Category DUALTRON Mini Special APOLLO City Pro
Weight ✅ Slightly lighter, more compact ❌ Heavier, bulkier overall
Range ❌ Similar, but less efficient ✅ Similar, more efficient
Max Speed ✅ Higher top-end push ❌ Slightly slower peak
Power ✅ Stronger peak punch ❌ Softer peak output
Battery Size ✅ Bigger pack on board ❌ Slightly smaller capacity
Suspension ✅ Sporty yet compliant ❌ Very good, less playful
Design ✅ Industrial, performance attitude ✅ Sleek, integrated urban look
Safety ❌ Good, but less complete ✅ Regen, turn signals, IP66
Practicality ❌ No latch, flats risk ✅ Self-healing, signals, IP66
Comfort ❌ Firm, engaging, less cushy ✅ Softer, more relaxed
Features ❌ Fewer integrated gadgets ✅ App, signals, regen, IP
Serviceability ✅ Easier DIY, open platform ❌ More proprietary, integrated
Customer Support ❌ Depends on local dealers ✅ Strong brand support focus
Fun Factor ✅ Punchy, playful character ❌ Smooth but less exciting
Build Quality ✅ Rugged, proven chassis ✅ Solid, refined assembly
Component Quality ✅ Strong, durable hardware ✅ High-grade, well-chosen
Brand Name ✅ Dualtron performance legacy ❌ Newer, commuter-focused
Community ✅ Huge modder, parts base ❌ Smaller but growing
Lights (visibility) ✅ Massive side RGB presence ✅ Signals, bright rear alerts
Lights (illumination) ❌ Good, but less focused ✅ Strong, high-mounted beam
Acceleration ✅ Sharper, more urgent ❌ Smoother, less aggressive
Arrive with smile factor ✅ Grin-inducing every blast ❌ Satisfying, but calmer
Arrive relaxed factor ❌ Sporty, a bit more work ✅ Very calm, low stress
Charging speed ❌ Slow stock charging ✅ Much faster turnaround
Reliability ✅ Proven Dualtron robustness ✅ Good, improving revisions
Folded practicality ❌ No stem lock, annoying ✅ Hook system, better carry
Ease of transport ✅ Slightly lighter, smaller ❌ Heavier, wider cockpit
Handling ✅ Nimble, engaging steering ❌ Stable but less agile
Braking performance ❌ Good, but old-school ✅ Regen plus drums harmony
Riding position ✅ Sporty, long deck stance ✅ Wide, relaxed ergonomics
Handlebar quality ❌ Narrower, more basic ✅ Wide, confidence-inspiring
Throttle response ✅ Immediate, performance feel ✅ Smooth, well-controlled
Dashboard/Display ✅ Classic EY3, waterproof ✅ Integrated, app-connected
Security (locking) ❌ Basic, external lock only ✅ App lock, more options
Weather protection ❌ Decent, but not extreme ✅ IP66, rain-ready
Resale value ✅ Strong Dualtron resale ✅ Holds value fairly well
Tuning potential ✅ Huge mods, controllers, etc. ❌ Limited by integration
Ease of maintenance ✅ Simple, parts widely available ❌ More complex, proprietary
Value for Money ✅ Strong performance per euro ❌ Pricier, pays for polish

Overall Winner Declaration

Winner

In the Numbers Freaks Corner, the DUALTRON Mini Special scores 8 points against the APOLLO City Pro's 2. In the Author's Category Battle, the DUALTRON Mini Special gets 25 ✅ versus 23 ✅ for APOLLO City Pro (with a few ties sprinkled in).

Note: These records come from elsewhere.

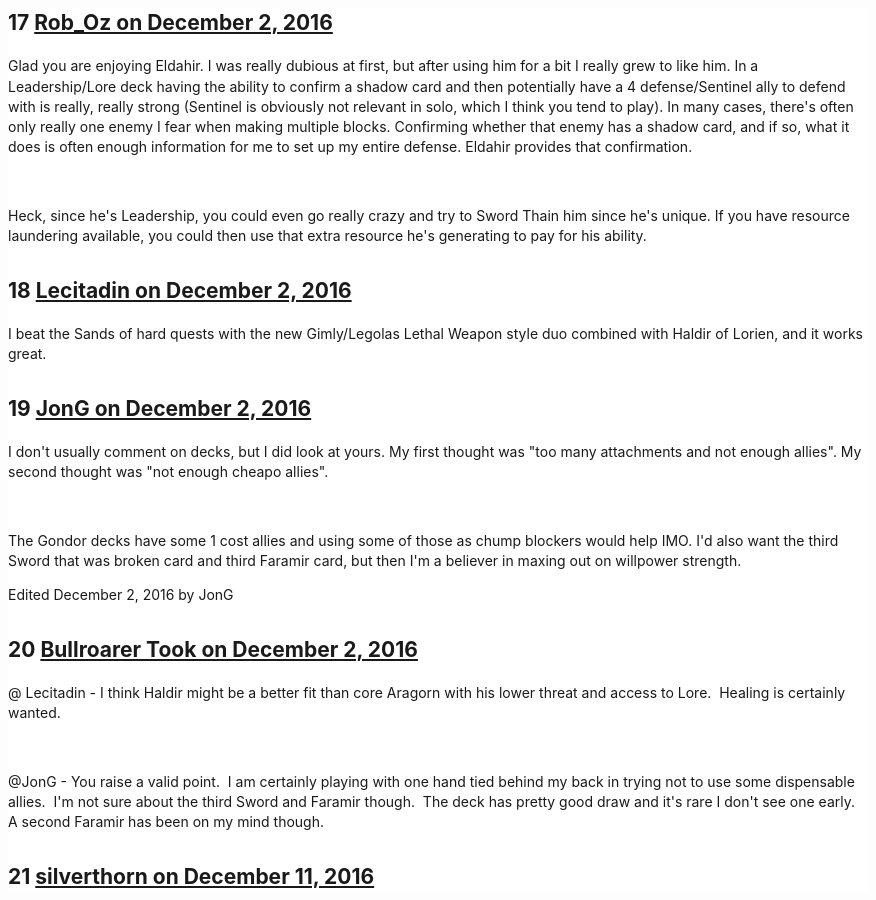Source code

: ## 17 [Rob_Oz on December 2, 2016](https://community.fantasyflightgames.com/topic/235588-new-three-hunters/?do=findComment&comment=2522983)

Glad you are enjoying Eldahir. I was really dubious at first, but after using him for a bit I really grew to like him. In a Leadership/Lore deck having the ability to confirm a shadow card and then potentially have a 4 defense/Sentinel ally to defend with is really, really strong (Sentinel is obviously not relevant in solo, which I think you tend to play). In many cases, there's often only really one enemy I fear when making multiple blocks. Confirming whether that enemy has a shadow card, and if so, what it does is often enough information for me to set up my entire defense. Eldahir provides that confirmation.

 

Heck, since he's Leadership, you could even go really crazy and try to Sword Thain him since he's unique. If you have resource laundering available, you could then use that extra resource he's generating to pay for his ability.

## 18 [Lecitadin on December 2, 2016](https://community.fantasyflightgames.com/topic/235588-new-three-hunters/?do=findComment&comment=2523263)

I beat the Sands of hard quests with the new Gimly/Legolas Lethal Weapon style duo combined with Haldir of Lorien, and it works great.

## 19 [JonG on December 2, 2016](https://community.fantasyflightgames.com/topic/235588-new-three-hunters/?do=findComment&comment=2523359)

I don't usually comment on decks, but I did look at yours. My first thought was "too many attachments and not enough allies". My second thought was "not enough cheapo allies".

 

The Gondor decks have some 1 cost allies and using some of those as chump blockers would help IMO. I'd also want the third Sword that was broken card and third Faramir card, but then I'm a believer in maxing out on willpower strength.

Edited December 2, 2016 by JonG

## 20 [Bullroarer Took on December 2, 2016](https://community.fantasyflightgames.com/topic/235588-new-three-hunters/?do=findComment&comment=2523651)

@ Lecitadin - I think Haldir might be a better fit than core Aragorn with his lower threat and access to Lore.  Healing is certainly wanted.

 

@JonG - You raise a valid point.  I am certainly playing with one hand tied behind my back in trying not to use some dispensable allies.  I'm not sure about the third Sword and Faramir though.  The deck has pretty good draw and it's rare I don't see one early.  A second Faramir has been on my mind though.

## 21 [silverthorn on December 11, 2016](https://community.fantasyflightgames.com/topic/235588-new-three-hunters/?do=findComment&comment=2536982)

Totals: DUALTRON Mini Special scores 33, APOLLO City Pro scores 25.

Based on the scoring, the DUALTRON Mini Special is our overall winner. Between these two, the Dualtron Mini Special feels like the scooter that actually wants to ride with you, not just quietly transport you. It's the one that turns even a dull commute into something you might stretch by a couple of extra kilometres, just because it's fun. The Apollo City Pro is impressively competent and civilised, but if I had to live with one of them as my daily companion, I'd pick the Dualtron and happily forgive its quirks for the extra spark it brings to every ride.

That's our verdict when we try to stay objective – but hey, riding is mostly about emotions anyway, so pick the one that will make you look forward to your commute every single day.